2. Par exemple le livre de Raymond Klibansky, Erwin Panofsky & Fritz Saxl, Saturne et la Mélancolie, traduction par Fabienne Durand-Bogaert & Louis Évrard

3. Lucie Baud, "Les Tisseuses de soie dans la région de Vizille", in Le Mouvement socialiste, 10, 1908 (p. 418-425), texte signé "Lucie Baud, ex-Secrétaire du Syndicat des ouvriers et ouvrières en soierie de Vizille (Isère)".
Quatre ans plus tard, Michelle Perrot l’édite avec une présentation dans un numéro spécial du Mouvement social, "Travaux de femmes" (1978).

4. Les Dictionnaires biographiques du mouvement ouvrier ont été dirigés par l’historien Jean Maitron (jusqu’à sa mort en 1987), puis par son successeur Claude Pennetier. Ils sont désormais en ligne et gratuits. Lucie Baud y a sa notice.

5. Michelle Perrot, qui avant d’écrire, a tenu à aller flairer sur place l’air du pays, remercie notamment Andrée Gautier et Gérard Mingat.

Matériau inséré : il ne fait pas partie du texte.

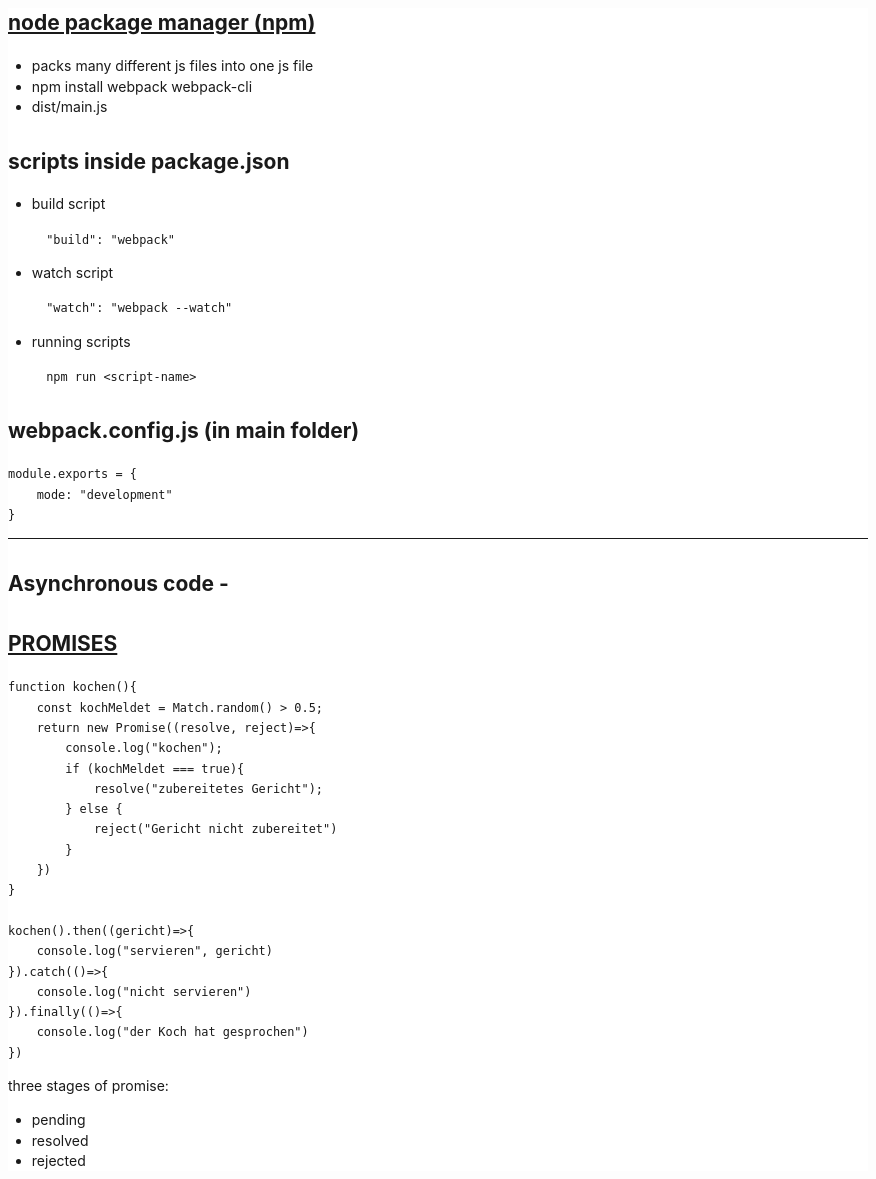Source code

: ## <u>node package manager (npm)</u>

- packs many different js files into one js file
- npm install webpack webpack-cli
- dist/main.js

## scripts inside package.json
- build script
  
        "build": "webpack"

- watch script
  
        "watch": "webpack --watch"

- running scripts
  
        npm run <script-name>

## webpack.config.js (in main folder)
    module.exports = {
        mode: "development"
    }

----

## Asynchronous code - 

## <u> PROMISES </u>
    function kochen(){
        const kochMeldet = Match.random() > 0.5;
        return new Promise((resolve, reject)=>{
            console.log("kochen");
            if (kochMeldet === true){
                resolve("zubereitetes Gericht");
            } else {
                reject("Gericht nicht zubereitet")
            }
        })
    }

    kochen().then((gericht)=>{
        console.log("servieren", gericht)
    }).catch(()=>{
        console.log("nicht servieren")
    }).finally(()=>{
        console.log("der Koch hat gesprochen")
    })

three stages of promise:
- pending
- resolved
- rejected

Mélancolie ouvrière. Réal : Gérard Mordillat ; sc : G.M., Philippe Sainteny et Michelle Perrot d’après son livre éponyme (2012) ; ph : François Catonné ; mont : Sophie Rouffio ; mu : Jean-Claude Petit. Int : Virginie Ledoyen, Philippe Torreton, François Cluzet, François Morel, Alain Pralon, Marc Barbé, Jacques Pater, Patrice Valota, Yann Epstein, Jean-Damien Barbin, Lorraine Mordillat, Victorien Liesse, Marianna Granci, Alix Rivoire-Garcia, et les habitants de Saint-Julien-Molin-Molette et alentours (France, 2018, 91 mn).